Log based mode performance

transferwise / pipelinewise

Data Pipeline Framework using the singer.io spec

https://transferwise.github.io/pipelinewise

Apache License 2.0

629 stars 116 forks source link

Log based mode performance #972

Open podviaznikov opened 2 years ago

podviaznikov commented 2 years ago

This one is a follow up on https://github.com/transferwise/pipelinewise/issues/971 but a different case.

I was also tasting LOG_BASED replication and it works but it feels that it can be faster.

Eg I've set batch_size_rows to 100000 and I see in logs that to sync each batch of 100K take 1.5 minutes. Which looks a bit slow. I there any way to speed up this? (I did try fastsync_parallelism)

Samira-El commented 2 years ago

What do you wanna speed up exactly? There are many moving parts here.

podviaznikov commented 2 years ago

I think general speed. If I have more than 100K inserts/updates/deletes per 1.5 minute sync job will start to back up.
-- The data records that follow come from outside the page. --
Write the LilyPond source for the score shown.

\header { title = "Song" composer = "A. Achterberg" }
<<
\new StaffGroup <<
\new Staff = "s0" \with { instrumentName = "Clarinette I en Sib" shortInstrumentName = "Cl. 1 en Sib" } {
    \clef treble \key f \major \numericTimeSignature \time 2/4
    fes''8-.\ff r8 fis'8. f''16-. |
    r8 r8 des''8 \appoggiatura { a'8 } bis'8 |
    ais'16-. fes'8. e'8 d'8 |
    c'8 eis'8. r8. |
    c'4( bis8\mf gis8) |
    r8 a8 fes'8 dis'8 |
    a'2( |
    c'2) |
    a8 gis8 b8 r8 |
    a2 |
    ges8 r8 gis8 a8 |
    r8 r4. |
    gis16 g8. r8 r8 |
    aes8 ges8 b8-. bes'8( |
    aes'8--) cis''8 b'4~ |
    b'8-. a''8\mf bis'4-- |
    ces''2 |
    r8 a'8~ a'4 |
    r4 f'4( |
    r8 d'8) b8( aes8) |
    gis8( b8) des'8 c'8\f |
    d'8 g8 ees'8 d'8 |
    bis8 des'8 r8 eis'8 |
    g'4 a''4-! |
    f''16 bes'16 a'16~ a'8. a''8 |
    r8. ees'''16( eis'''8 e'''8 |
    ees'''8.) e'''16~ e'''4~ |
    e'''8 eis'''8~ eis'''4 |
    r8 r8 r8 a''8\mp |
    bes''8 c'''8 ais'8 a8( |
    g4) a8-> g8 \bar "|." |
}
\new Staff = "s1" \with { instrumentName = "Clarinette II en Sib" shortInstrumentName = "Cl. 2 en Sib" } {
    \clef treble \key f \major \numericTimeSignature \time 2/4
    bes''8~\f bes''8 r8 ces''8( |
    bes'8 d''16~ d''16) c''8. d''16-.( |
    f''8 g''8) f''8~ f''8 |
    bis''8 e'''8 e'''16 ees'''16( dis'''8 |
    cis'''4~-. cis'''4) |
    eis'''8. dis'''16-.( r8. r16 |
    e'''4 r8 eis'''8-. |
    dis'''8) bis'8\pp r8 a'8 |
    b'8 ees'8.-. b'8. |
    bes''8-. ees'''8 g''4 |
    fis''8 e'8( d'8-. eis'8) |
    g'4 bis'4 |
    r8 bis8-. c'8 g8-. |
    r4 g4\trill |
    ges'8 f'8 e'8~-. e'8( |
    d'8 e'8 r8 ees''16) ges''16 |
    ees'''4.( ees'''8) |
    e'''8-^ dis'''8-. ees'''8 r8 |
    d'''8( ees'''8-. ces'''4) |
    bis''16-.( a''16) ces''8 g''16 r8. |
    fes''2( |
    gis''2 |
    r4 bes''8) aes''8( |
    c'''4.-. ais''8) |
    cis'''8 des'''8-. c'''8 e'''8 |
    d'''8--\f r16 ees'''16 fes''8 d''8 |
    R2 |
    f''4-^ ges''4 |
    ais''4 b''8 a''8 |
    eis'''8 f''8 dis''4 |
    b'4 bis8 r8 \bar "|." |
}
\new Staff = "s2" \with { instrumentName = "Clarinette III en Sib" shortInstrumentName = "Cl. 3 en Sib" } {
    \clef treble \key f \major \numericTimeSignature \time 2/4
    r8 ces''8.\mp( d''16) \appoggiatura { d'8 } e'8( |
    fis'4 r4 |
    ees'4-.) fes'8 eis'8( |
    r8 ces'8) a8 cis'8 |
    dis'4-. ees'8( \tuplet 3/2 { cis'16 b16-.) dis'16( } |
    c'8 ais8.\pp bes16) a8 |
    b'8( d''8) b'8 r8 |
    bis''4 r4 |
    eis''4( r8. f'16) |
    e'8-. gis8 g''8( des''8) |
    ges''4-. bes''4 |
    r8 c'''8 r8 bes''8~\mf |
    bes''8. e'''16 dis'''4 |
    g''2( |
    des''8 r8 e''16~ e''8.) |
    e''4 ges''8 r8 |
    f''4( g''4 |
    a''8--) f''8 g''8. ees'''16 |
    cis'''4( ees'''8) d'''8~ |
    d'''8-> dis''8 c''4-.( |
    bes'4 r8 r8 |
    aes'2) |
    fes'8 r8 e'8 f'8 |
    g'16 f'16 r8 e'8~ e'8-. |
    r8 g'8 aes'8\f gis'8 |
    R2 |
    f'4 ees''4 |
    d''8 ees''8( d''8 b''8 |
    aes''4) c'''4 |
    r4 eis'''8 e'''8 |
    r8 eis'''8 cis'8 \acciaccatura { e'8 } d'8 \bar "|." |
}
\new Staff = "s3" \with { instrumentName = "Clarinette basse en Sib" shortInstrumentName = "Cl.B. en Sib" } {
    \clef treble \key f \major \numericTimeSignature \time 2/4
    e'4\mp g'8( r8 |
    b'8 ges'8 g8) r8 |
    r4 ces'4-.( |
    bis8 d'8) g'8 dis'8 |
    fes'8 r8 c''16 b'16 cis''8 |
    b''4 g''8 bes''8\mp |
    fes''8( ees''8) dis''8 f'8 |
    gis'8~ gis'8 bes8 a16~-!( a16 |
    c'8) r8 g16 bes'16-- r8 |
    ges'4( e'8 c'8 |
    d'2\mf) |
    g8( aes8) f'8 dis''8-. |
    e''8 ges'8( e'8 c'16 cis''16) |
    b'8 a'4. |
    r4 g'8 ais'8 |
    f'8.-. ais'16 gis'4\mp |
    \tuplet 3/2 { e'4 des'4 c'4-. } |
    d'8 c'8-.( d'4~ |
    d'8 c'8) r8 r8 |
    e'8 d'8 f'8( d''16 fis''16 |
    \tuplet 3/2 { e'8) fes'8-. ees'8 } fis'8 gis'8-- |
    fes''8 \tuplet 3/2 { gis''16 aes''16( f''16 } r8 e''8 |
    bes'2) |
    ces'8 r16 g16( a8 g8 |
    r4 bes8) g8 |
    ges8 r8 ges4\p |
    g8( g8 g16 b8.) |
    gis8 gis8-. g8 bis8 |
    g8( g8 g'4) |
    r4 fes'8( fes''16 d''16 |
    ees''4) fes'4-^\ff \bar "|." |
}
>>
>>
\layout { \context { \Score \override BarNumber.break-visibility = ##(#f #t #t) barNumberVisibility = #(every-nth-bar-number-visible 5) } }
Samira-El commented 2 years ago

Just a disclaimer that there will always be a lag, this will not do real-time native replication unless you're willing to provision powerful machines or snowflake warehouses.

You need to investigate where you're bottleneck is, the replication is both CPU and IO-bound:

Is the tap processing inserts/updates/deletes events fast enough for your needs? if not then there is no config here to change, you have to bump the CPU of the machines on which Pipelinewise runs.

But if it is fast but the Snowflake warehouse you're using is small or has other workloads running there then there might be queues in the warehouse and the batches are gonna take longer to flush and the pipeline would not be doing anything in the meantime, regardless of how fast the tap is at consuming change logs. If it's well provisioned, you could try smaller batch size or time-based batch flushing (check out the pipelinewise-target-snowflake Readme).

Tolsto commented 2 years ago

The main issue is that most of the CPU intensive operations for the log-based replication in both the tap and target components are single-threaded and cannot be easily scaled. Your only option there is to either use multiple replication slots with multiple instances of Pipelinewise each syncing different tables or use CPU cores with a higher clock speed or IPC. For better scalability we'd need process-based parallelism when processing the log in the tap and probably also for building the batches in the target. If the Snowflake operations slow you down then I'd suggest to use larger batch sizes as this will decrease your Snowflake overhead substantially. If memory management becomes a problem with larger batches have a look at this PR.

If you have hstore or array type columns in your tables then this problem here will also seriously slow you down.